Air, por David Byrne: Eu acho “Air” muito sensível. Eu tentei escrever uma canção tocante, com uma melodia bem melancólica. Para mim, é um canção triste, mas as palavras não refletem bem isso. É sobre uma pessoa que se sente tão mal, que até o ar pode sentir a dor.

Heaven, por David Byrne: Quando fiz Heaven eu tentava parecer com Neil Young. Eu tinha ouvido Tonight’s The Night e Zuma, discos com grandes músicas. Eu queria mostrar que ao invés de felicidade, o modelo de beleza poderia ser uma coisa mudana que acontece sempre e sempre, repetidamente. Uma coisa prazerosa o suficiente, mas não excitante. Coisas normais podem ser perfeitas. É quase como se o paraíso não pudesse ser nada.

Animals, por Jerry Harrison: É a típica canção que as pessoas gostam ou não. As pessoas têm um grande carinho por seus bichinhos de estimação. É uma canção cheia de truques na métrica. Tivemos dificuldades em cantá-la ao mesmo tempo.

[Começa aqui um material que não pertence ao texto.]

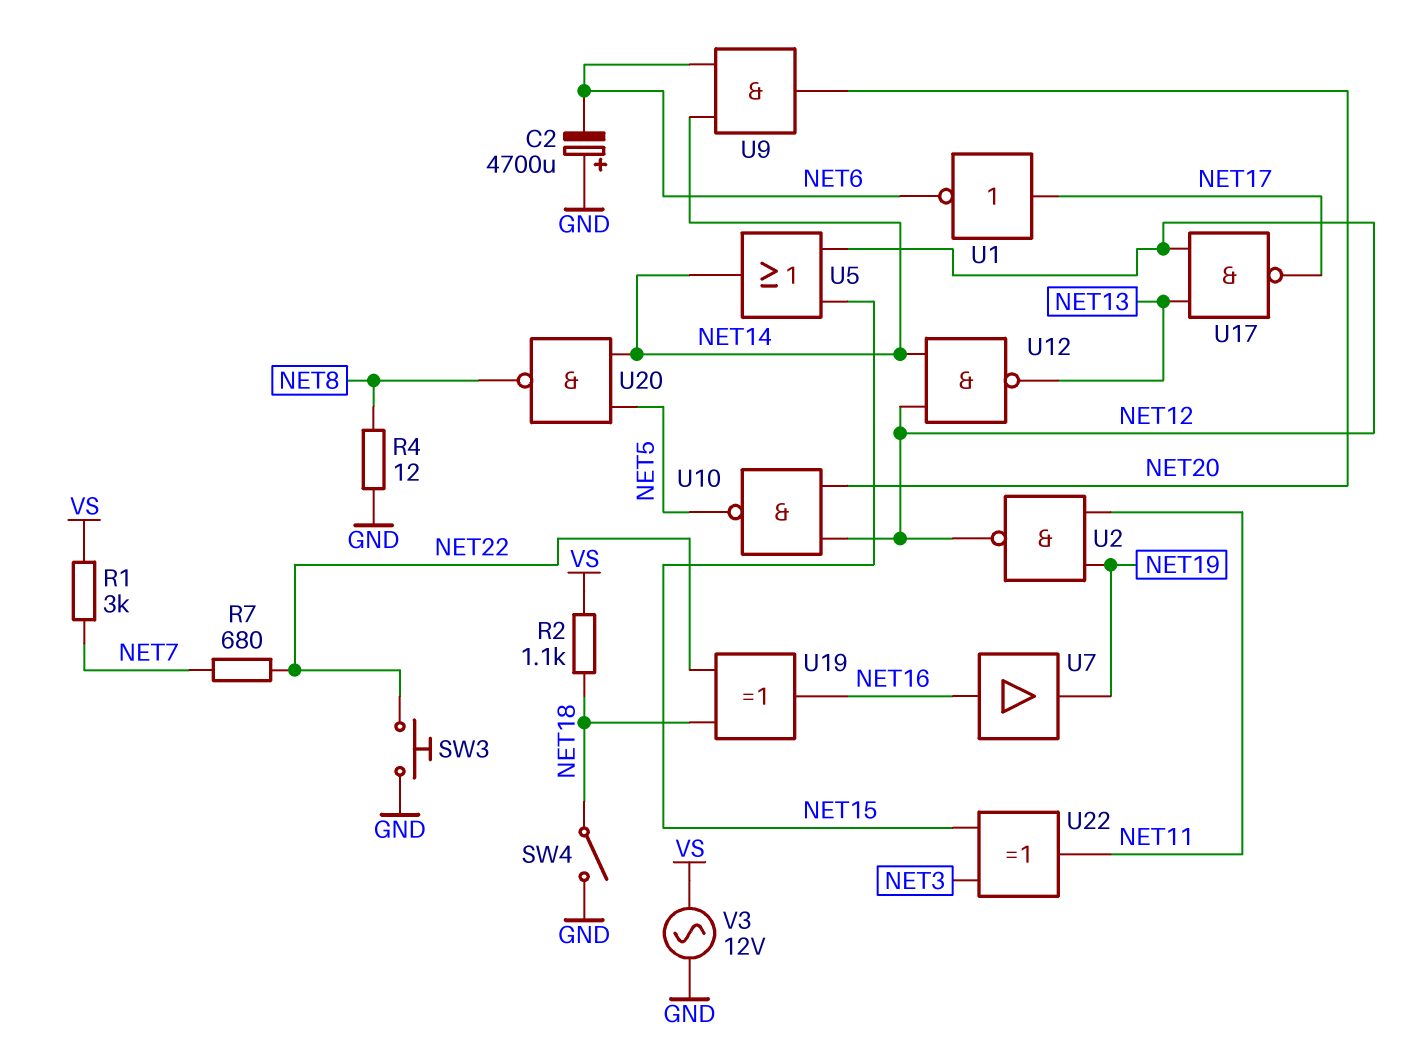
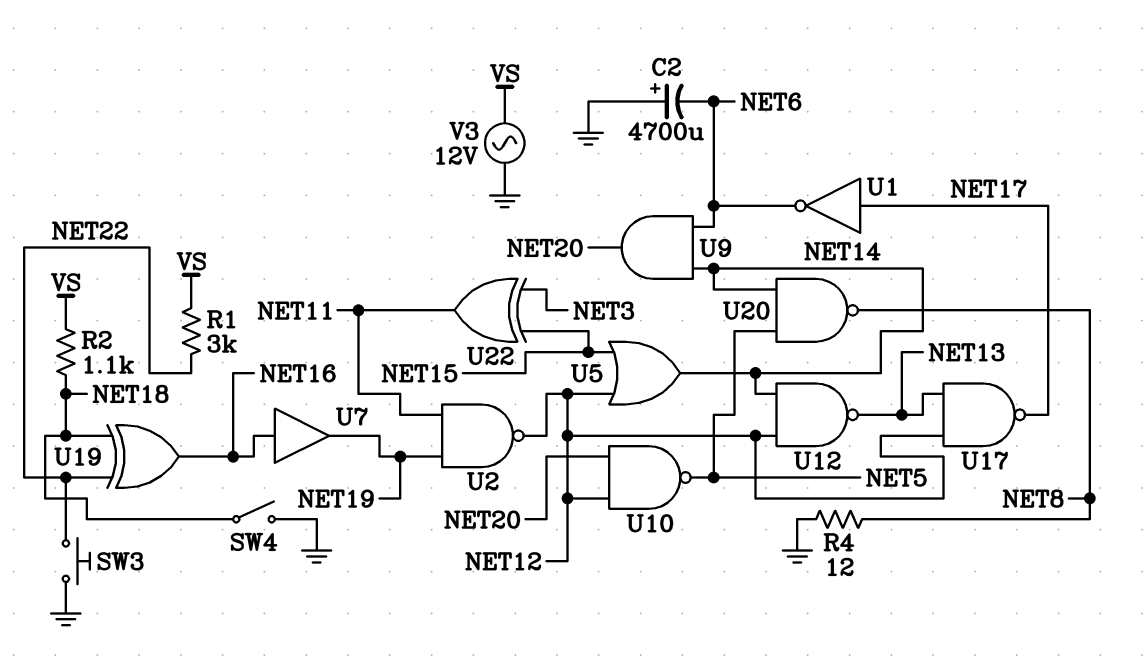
R1: 3k (NET7, VS) -> 3k (NET22, VS)
R7: 680 (NET7, NET22) -> none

Electric Guitar, por Tina Weymouth: “Electric Guitar” seria originalmente apenas palavras batida em um papel. David me mostrou um monte de palavras. Nós não tínhamos terminado a canção, mas isso não tinha importância porque seria pedaços sem música ou contexto. Eu disse para ele ir frente, porque era muito estranho. Então começou a cantar aquilo como se fosse um retardado. Nós dissemos para ir em frente, porque estava muito retardado, você não entendia a letra. Brian pôs um efeito no meu baixo e soou como uma tuba e gostei muito disso.

Drugs, por David Byrne: Originalmente era para ser chamado de Electricity. Era um vocal divertido. Eu tentei uma aproximação diferente, dando ênfase nas sílabas erradas. Eu tentei cantar bem de leve e tentei cantar um estilo exclamatório. Fiquei frustrado, nada parecia funcionar. Comecei a fazer um monte de excercíos enquanto cantava, até que comecei a trotar e funcionou. É um canção com a respiração diferente; você ouve um pouco de grito e sopro.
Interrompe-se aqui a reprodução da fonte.